Flexibility in creating new data quality rules has been a key driver of DQA’s success. We often say DQA was built by coders across the province because, in many ways, it was. The flexible rule engine allowed us to integrate new intelligence rapidly based on techniques and approaches proven by Health Records departments across many hospitals. This also ensured that rules specific to Canadian and Ontario coding were properly represented in the platform.

In addition to incorporating novel data quality rules, this flexibility is absolutely required to adapt to changing governmental methodologies. This can be a problem with generic CDI solutions adapted to the Canadian environment, because it is difficult for international vendors to evolve their products at a pace that matches change in local policy.

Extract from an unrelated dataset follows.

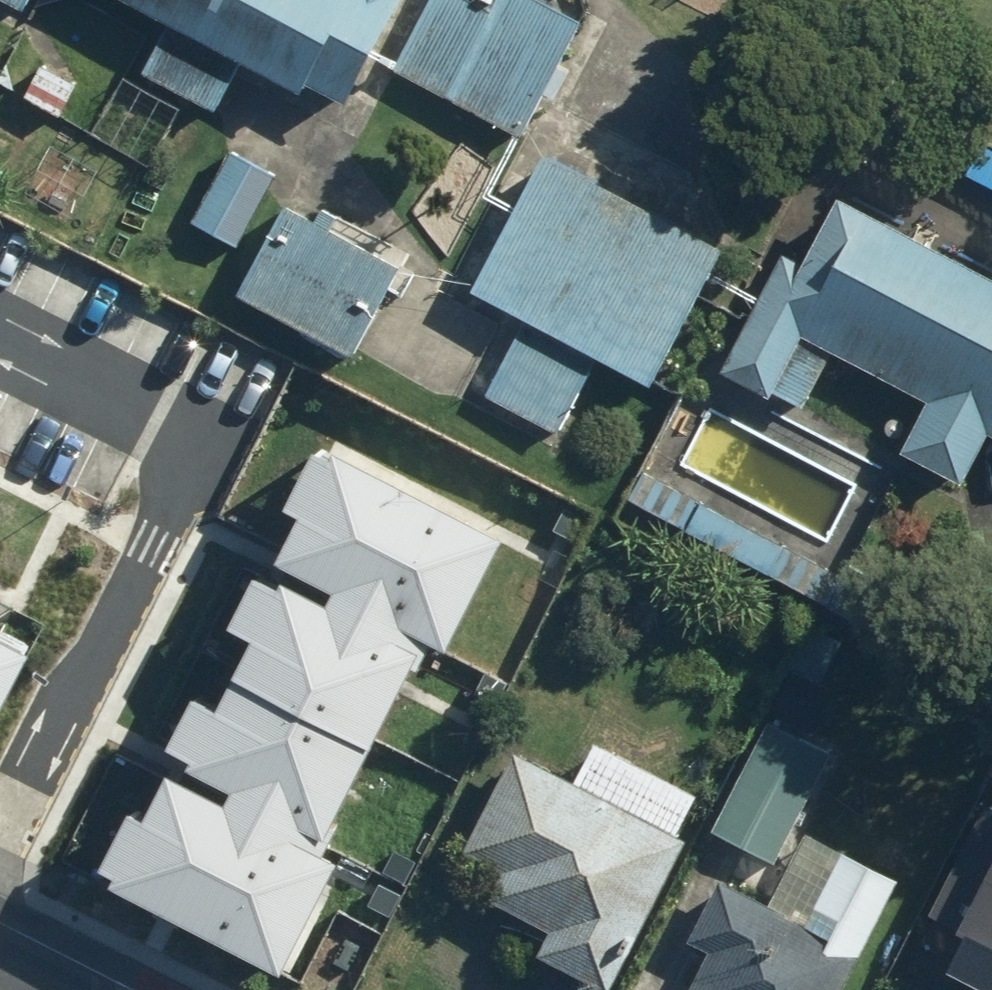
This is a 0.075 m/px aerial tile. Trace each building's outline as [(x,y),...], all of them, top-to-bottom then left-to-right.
[(341,97),(389,0),(143,0),(341,97)] [(371,65),(515,136),(583,0),(403,0),(371,65)] [(273,170),(219,144),(181,220),(235,247),(273,170)] [(716,243),(534,153),(465,293),(647,382),(716,243)] [(847,199),(809,268),(784,254),(722,368),(792,406),(824,347),(929,403),(903,450),(971,487),(991,449),(991,278),(847,199)] [(388,263),(279,209),(233,302),(343,355),(388,263)] [(594,365),(522,329),(484,405),(557,441),(594,365)] [(343,576),(339,586),(437,633),(458,643),(514,528),(328,439),(300,498),(312,504),(289,550),(343,576)] [(873,578),(640,464),(623,499),(856,614),(873,578)] [(239,660),(383,729),(423,648),(429,651),(437,633),(339,586),(291,561),(284,576),(257,563),(231,619),(253,629),(239,660)] [(36,634),(0,617),(0,710),(36,634)] [(237,775),(230,790),(331,838),(383,729),(239,660),(223,694),(200,684),(177,733),(200,744),(195,755),(237,775)] [(783,865),(801,828),(838,754),(767,719),(712,830),(783,865)] [(470,846),(509,867),(494,894),(558,928),(545,952),(614,989),(617,989),(702,834),(688,826),(705,794),(601,738),(579,778),(523,748),(470,846)] [(133,797),(106,858),(120,863),(112,881),(292,960),(342,847),(327,840),(331,838),(230,790),(171,763),(152,805),(133,797)] [(950,957),(991,977),(991,795),(988,793),(936,899),(970,916),(950,957)] [(807,831),(773,900),(728,878),(696,944),(714,953),(696,989),(846,989),(901,878),(807,831)]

HINTS AND PITFALLS TO AVOID

  1. Be targeted in your efforts. Hospitals have limited resources and need to focus on what matters most. Targeted CDI initiatives that address critical factors will always provide more benefit than generic approaches to data quality where real value is a coincidental by-product.
  2. Approach adapted solutions from the U.S. or other countries with caution. They can make great tactical components but won’t address the entire strategy. International vendors have a massive hurdle to overcome: they often don’t adapt their software to address regional issues in smaller markets and instead focus on features that are easily replicated between countries. This means they may not identify data quality issues that are the most important to your hospital, which is very dependent on government policy.
  3. Similarly, do background checks on vendor effectiveness before accepting astounding claims of massive CMI jumps, particularly if they haven’t comprehensively analyzed your baseline data quality. Investigate the veracity of these assertions by speaking with those peer hospital clients in the province. CMI increases are easily verifiable so make sure things add up. Also, results from other countries are unlikely to be appropriate comparisons since CDI challenges and benefits differ significantly across countries.
  4. Using machine learning algorithms to automatically identify factors such as ICD-10 codes can certainly streamline coding but it comes at a cost. Overreliance on automated systems diminish scrutiny by qualified coders and can introduce additional errors and omissions. Finding the right balance is key.
  5. Be wary of claims that retrospective review can be made obsolete. Great processes and coding assistance tools like DataHub can help get you to 99% CMI accuracy, but automated coding audits with full case coverage help get you that valuable last 1%.
  6. Don’t ignore integration challenges. Robust CDI processes need as much data as possible. CDI solution providers must be very familiar with typical Canadian data sources within hospitals to ensure proper integration.
  7. If you’re one of the many hospitals undergoing an EHR migration, CDI is even more important. Existing systems and data feeds to clinical abstracting systems will be modified or completely replaced and that introduces new risks to baseline data quality.
  8. Beware of long, expensive implementation processes. A good CDI vendor should be able to demonstrate value without risking large sunk costs and no way to turn back if expectations are unmet. Helping hospitals manage their risks by getting them up and running within a week and delivering immediate value has been a large factor in the rapid adoption of DQA.

SUMMARY

When planning to implement new software as part of a CDI initiative, we recommend using this article as a guide to ask specific questions of your team and vendors to determine whether proposed approaches address a few of these issues or the problem in its entirety.

Comprehensive CDI is nuanced and there are no silver bullets. Without taking a holistic view of the problem, hospitals run the risk of undertaking a large project for something that solves only one small portion of the actual problem.